* DESCRIPTION OF THE TASK *
Below is a set of records. Repeat them verbatim without the pictures.

+--

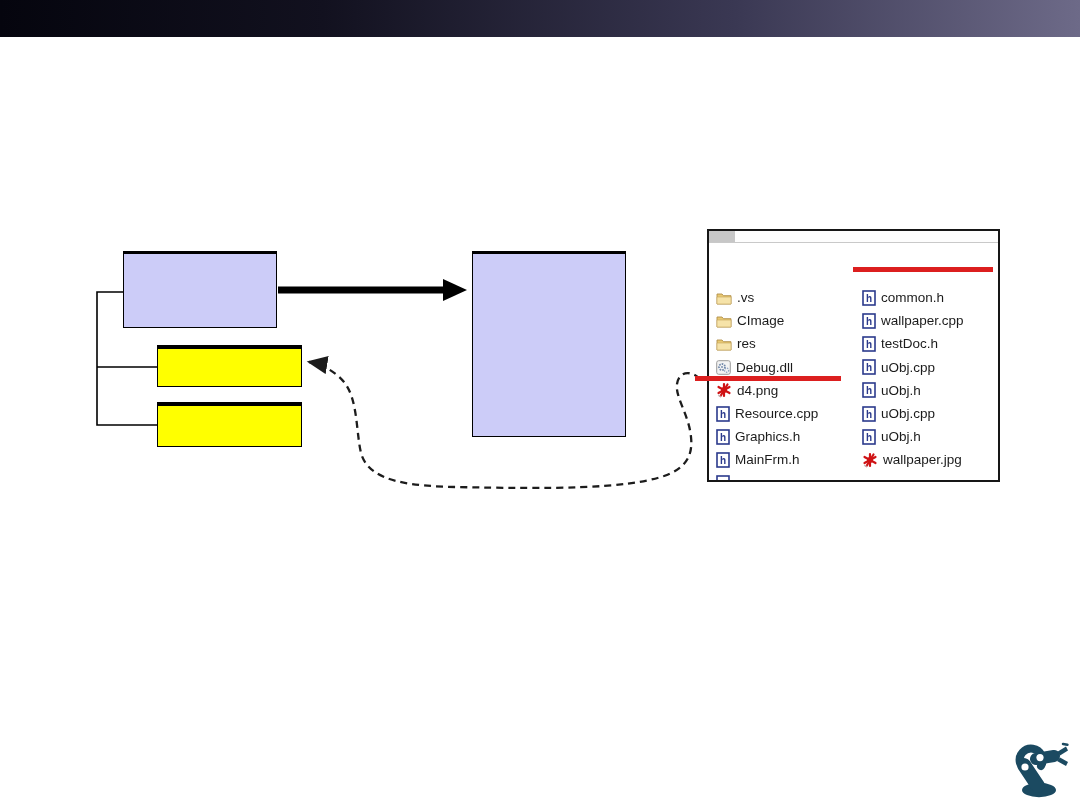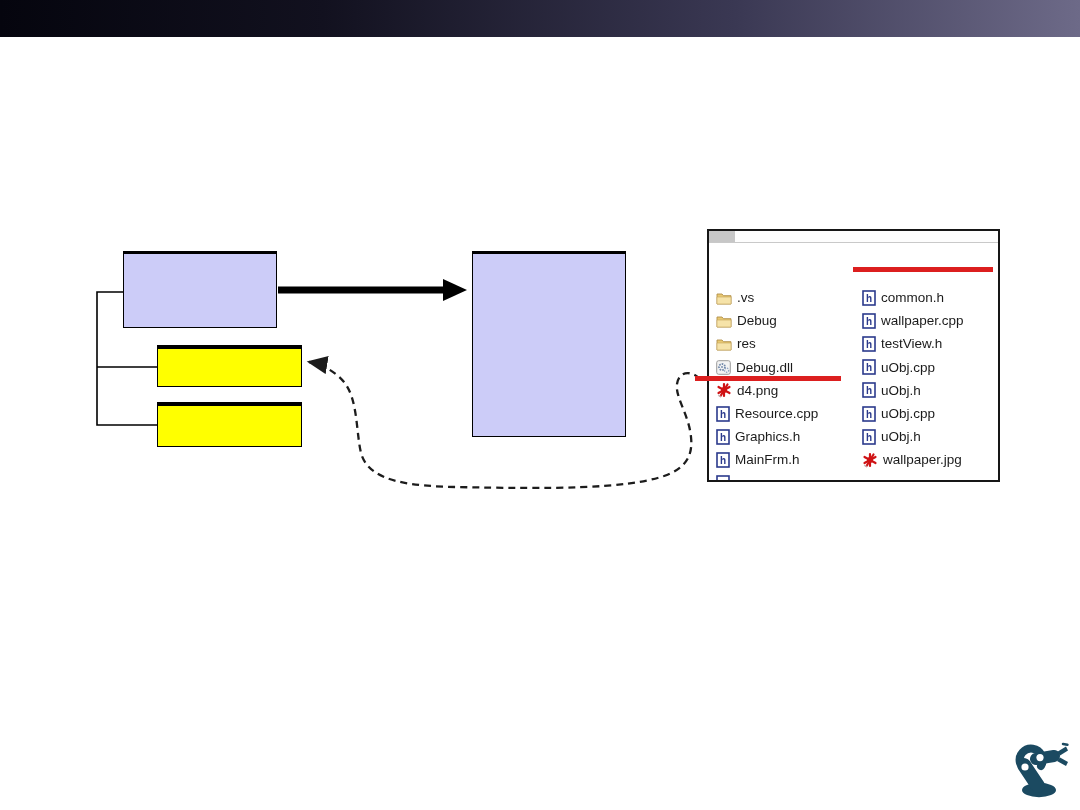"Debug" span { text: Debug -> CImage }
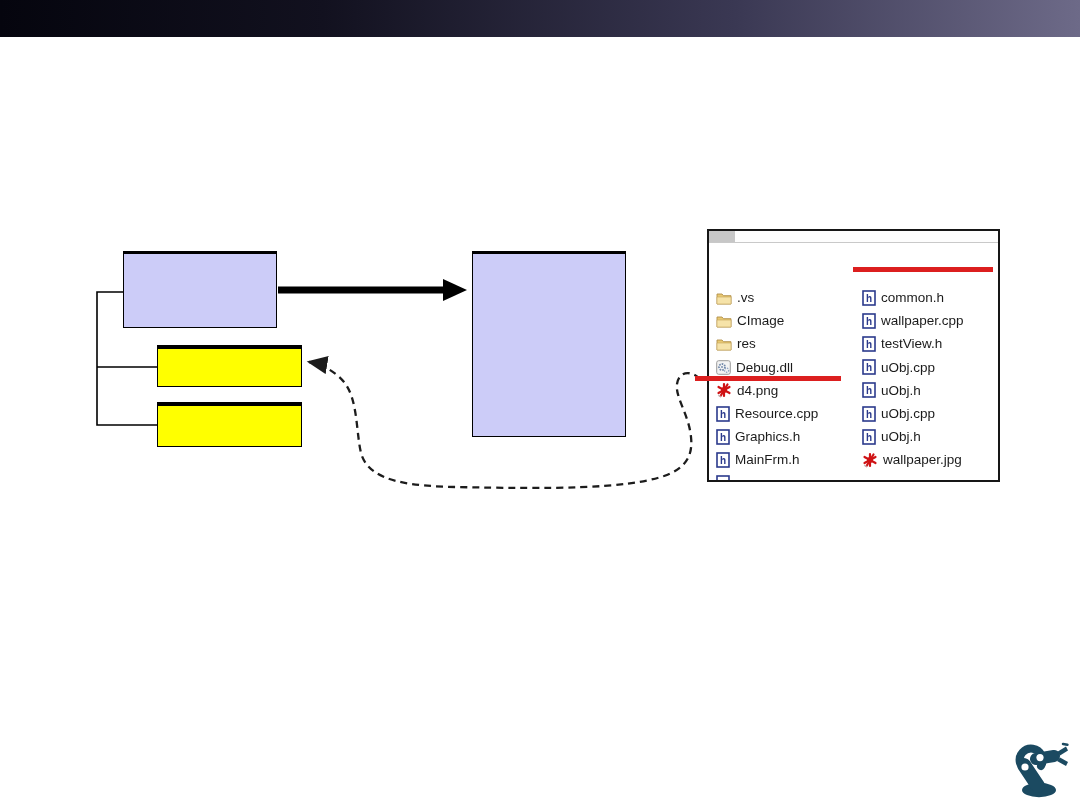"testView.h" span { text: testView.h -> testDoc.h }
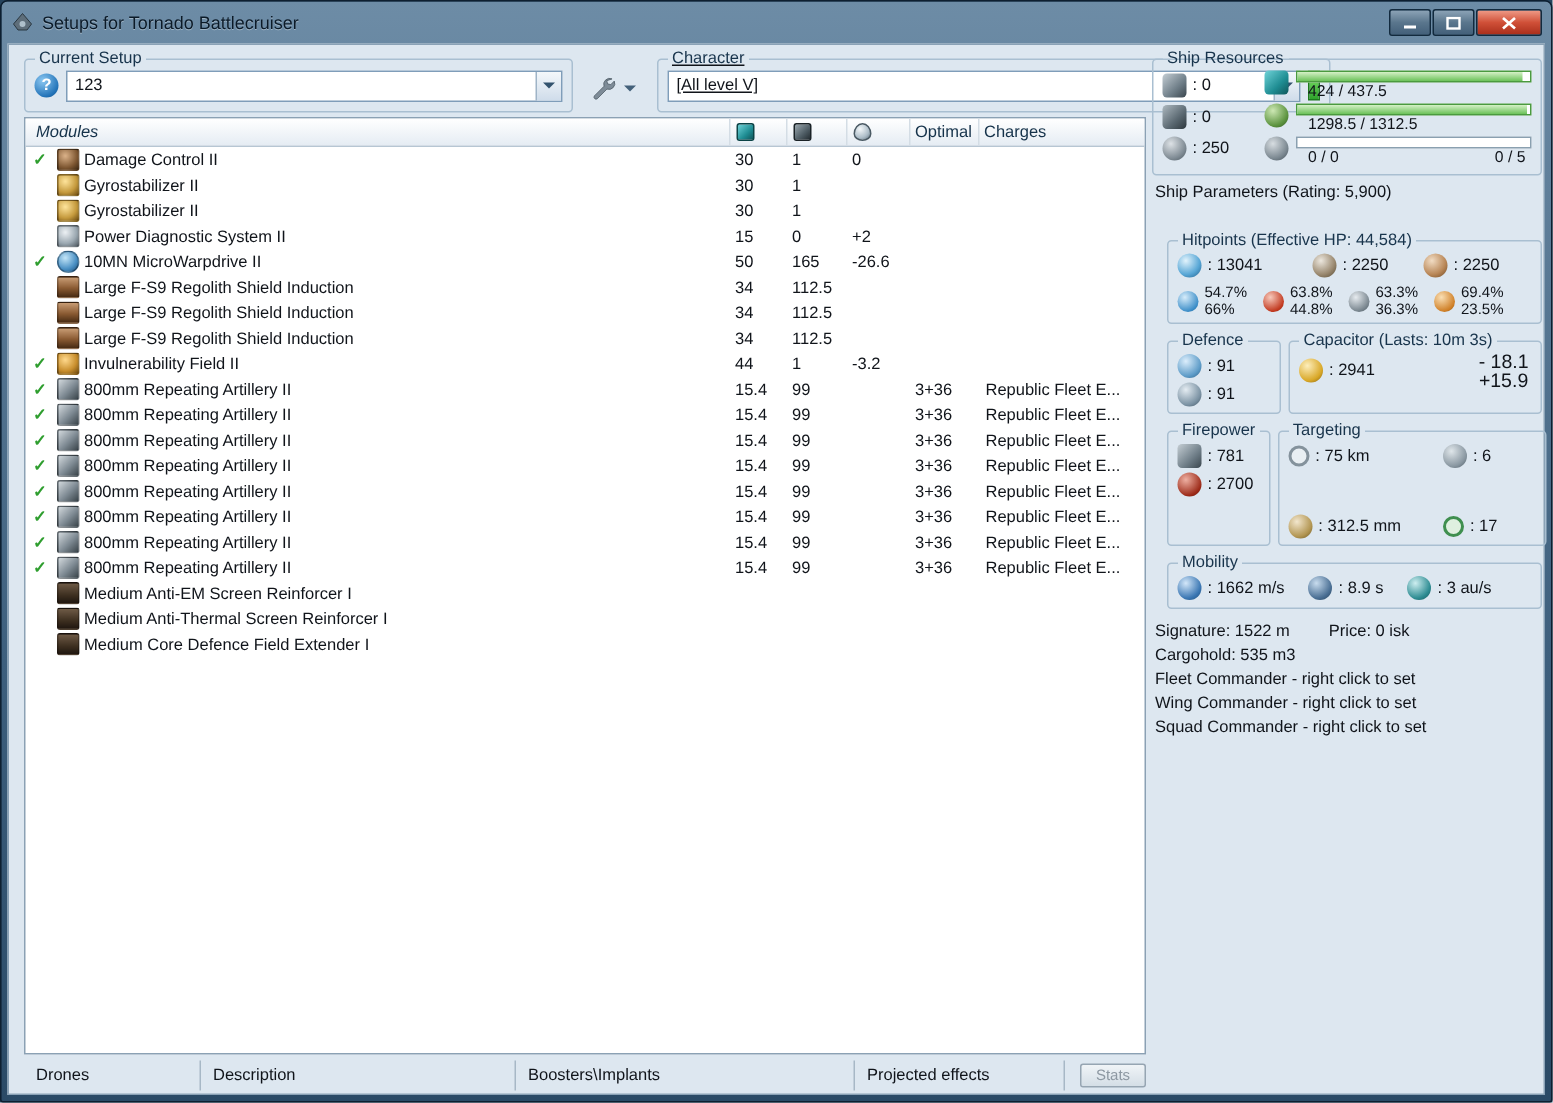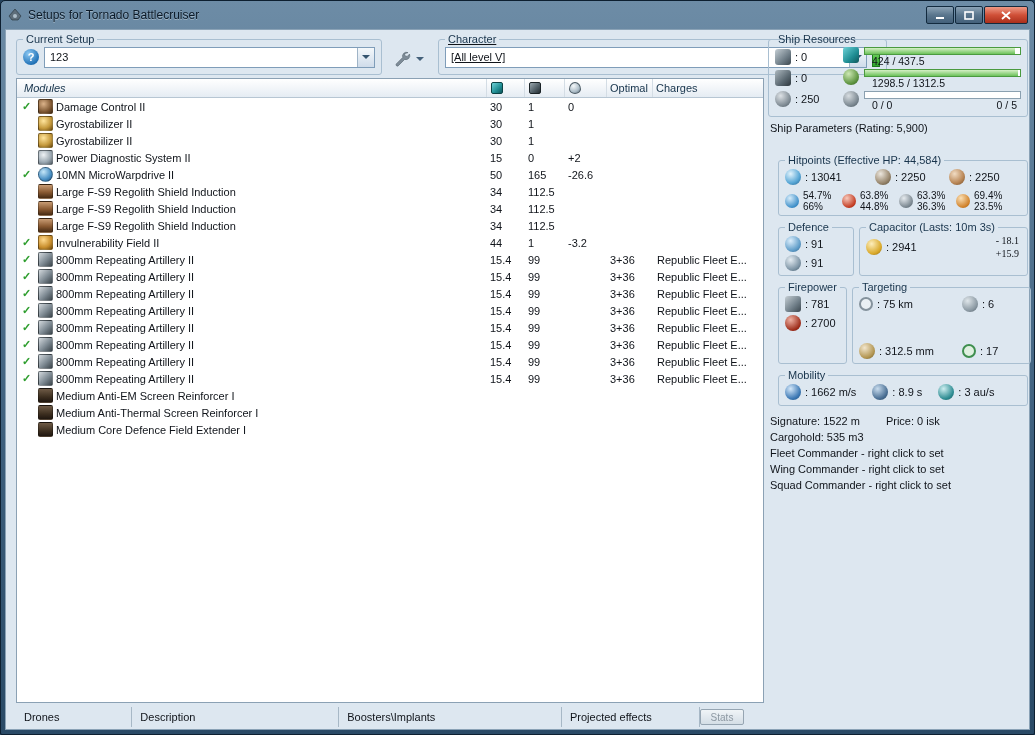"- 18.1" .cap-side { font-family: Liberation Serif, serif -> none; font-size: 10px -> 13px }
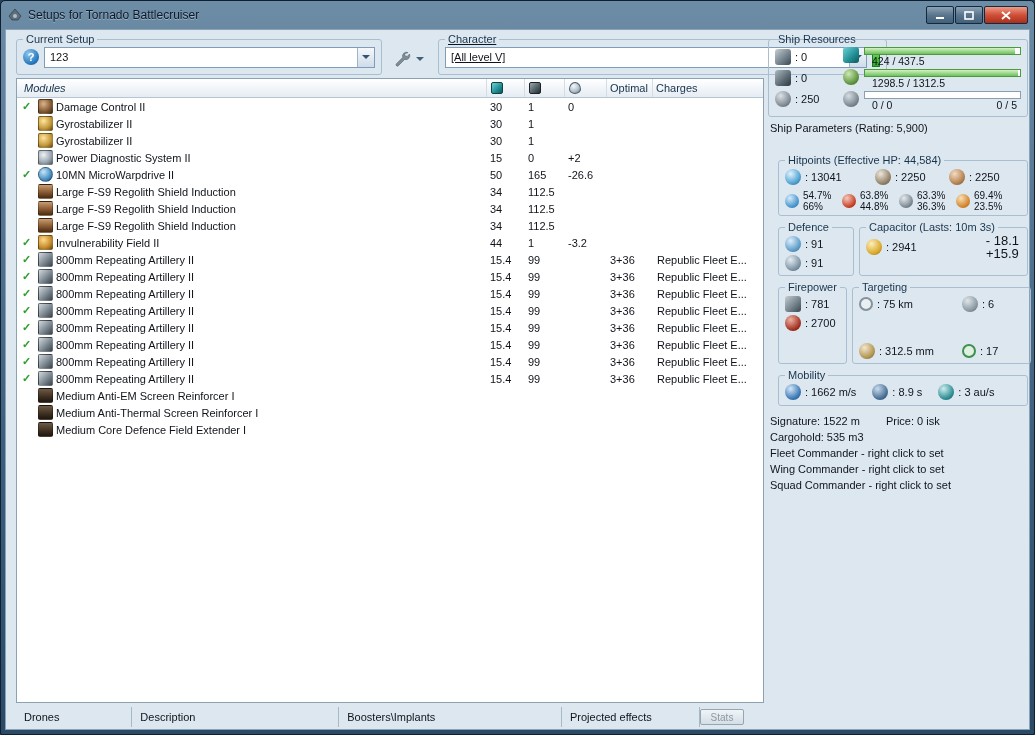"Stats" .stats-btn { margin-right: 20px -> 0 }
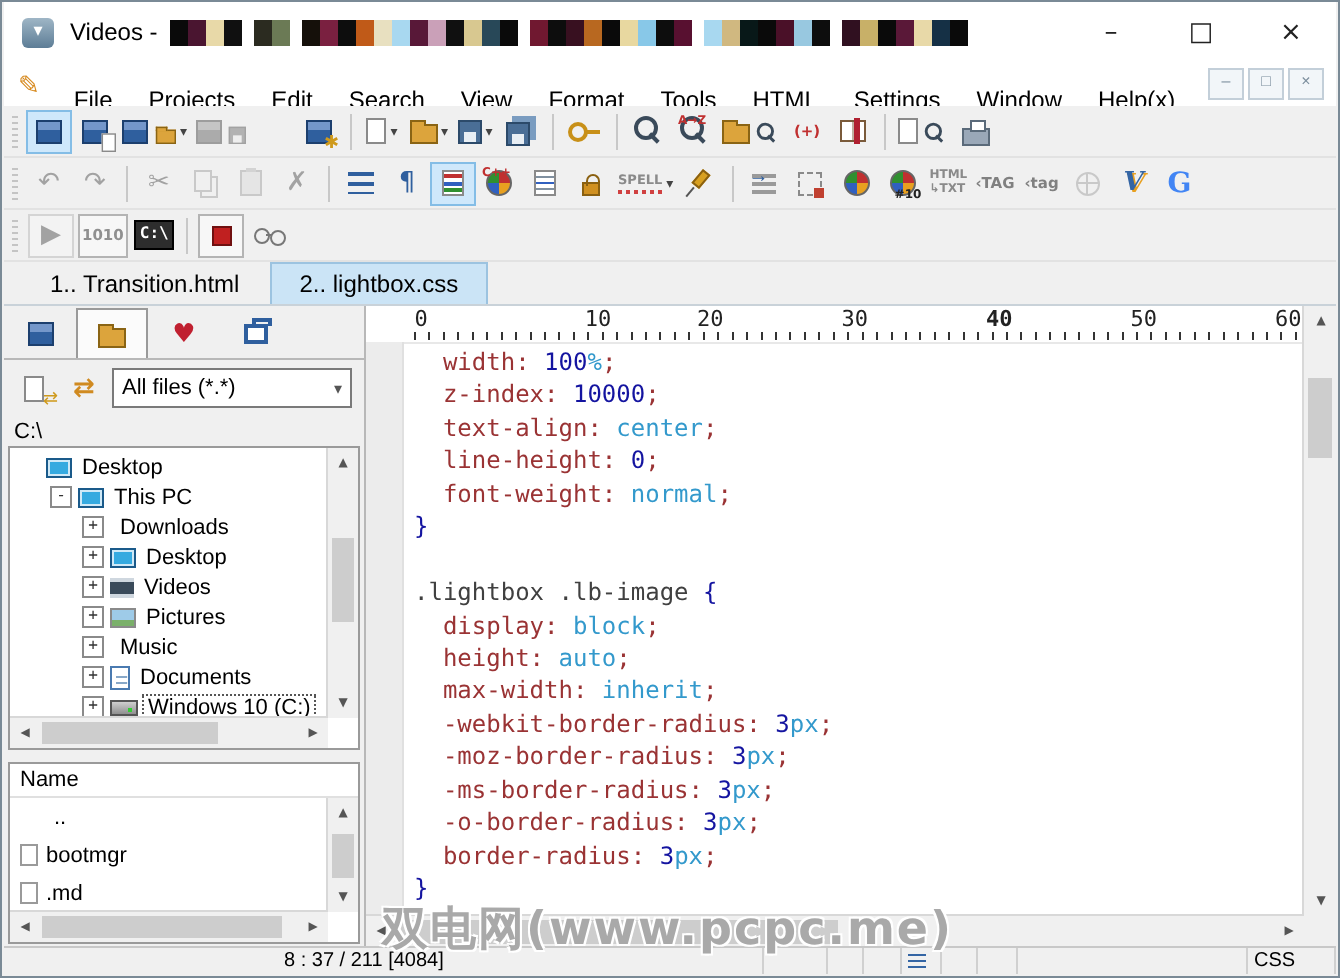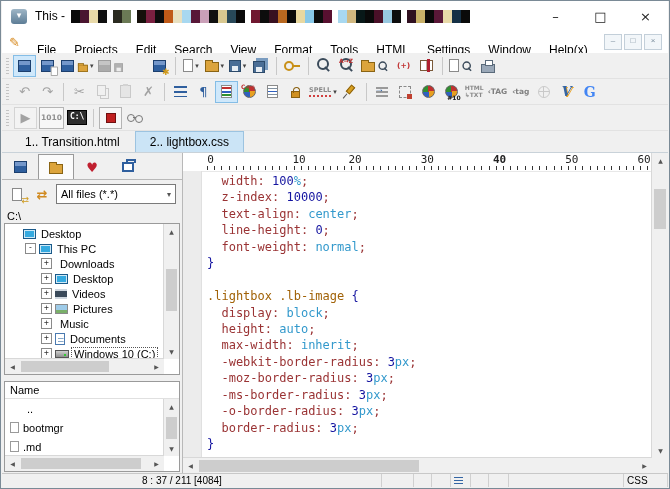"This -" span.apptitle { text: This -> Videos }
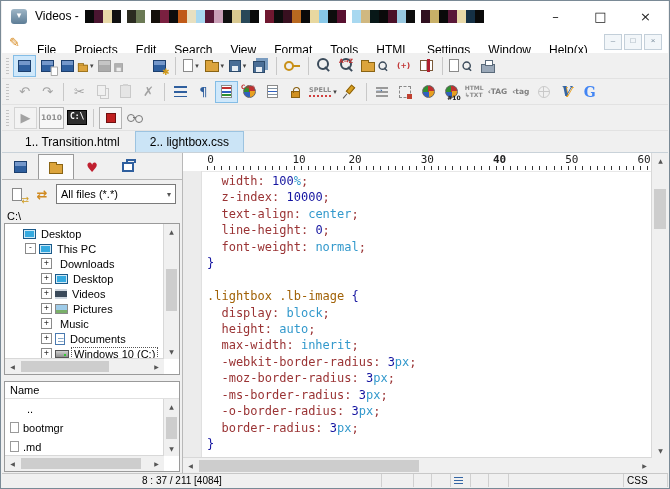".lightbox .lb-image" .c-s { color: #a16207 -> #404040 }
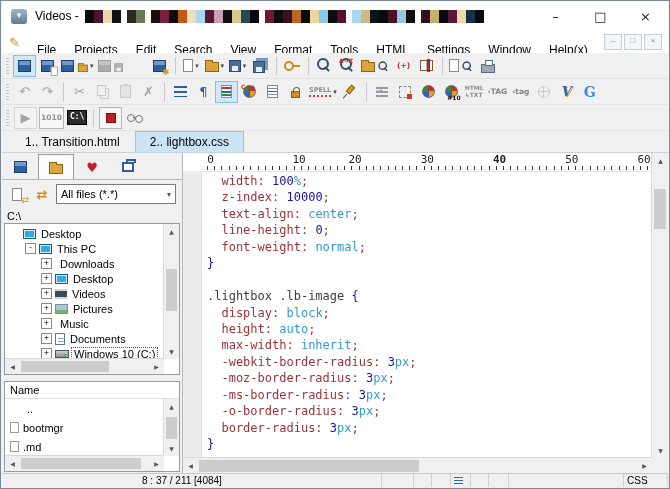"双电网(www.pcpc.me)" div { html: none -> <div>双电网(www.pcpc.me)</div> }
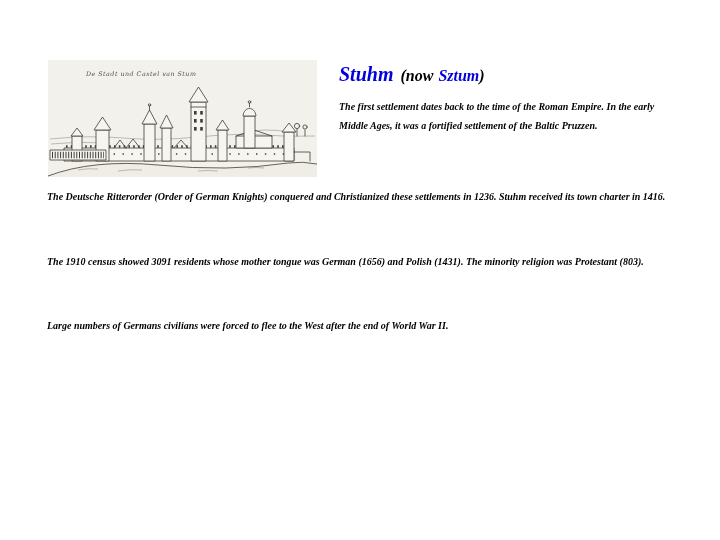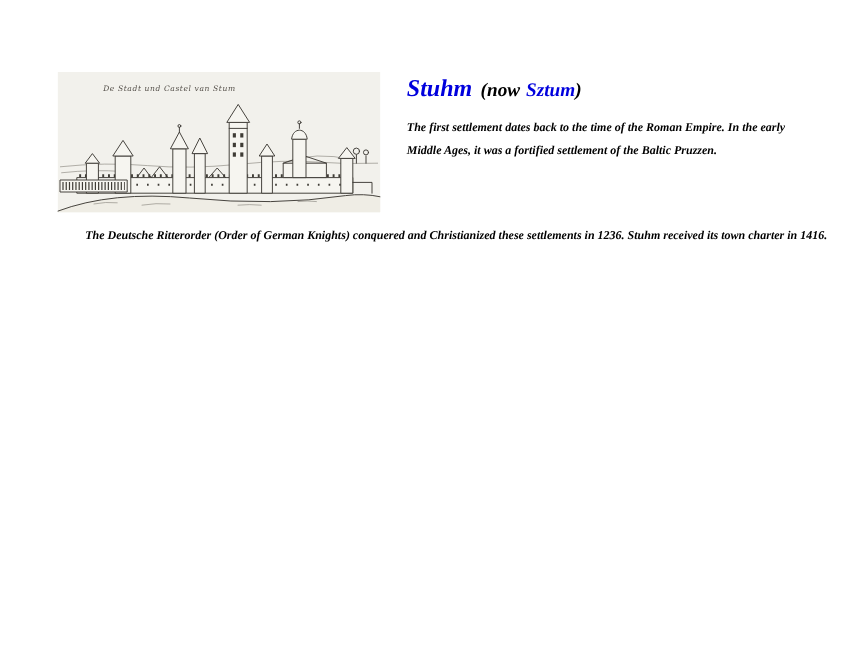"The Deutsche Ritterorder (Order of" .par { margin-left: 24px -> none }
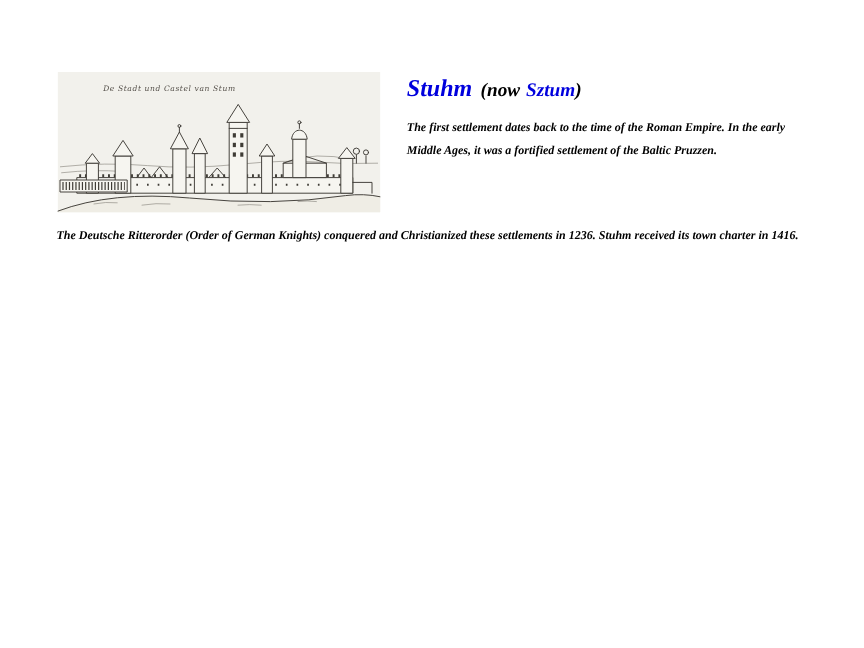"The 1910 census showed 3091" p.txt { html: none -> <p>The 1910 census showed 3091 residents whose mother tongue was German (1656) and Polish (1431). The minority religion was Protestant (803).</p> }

+--

* WRITTEN ANSWER *
"Debug" span { text: Debug -> CImage }
"testView.h" span { text: testView.h -> testDoc.h }
"- 18.1" .cap-side { font-family: Liberation Serif, serif -> none; font-size: 10px -> 13px }
"Stats" .stats-btn { margin-right: 20px -> 0 }
"This -" span.apptitle { text: This -> Videos }
".lightbox .lb-image" .c-s { color: #a16207 -> #404040 }
"双电网(www.pcpc.me)" div { html: none -> <div>双电网(www.pcpc.me)</div> }
"The Deutsche Ritterorder (Order of" .par { margin-left: 24px -> none }
"The 1910 census showed 3091" p.txt { html: none -> <p>The 1910 census showed 3091 residents whose mother tongue was German (1656) and Polish (1431). The minority religion was Protestant (803).</p> }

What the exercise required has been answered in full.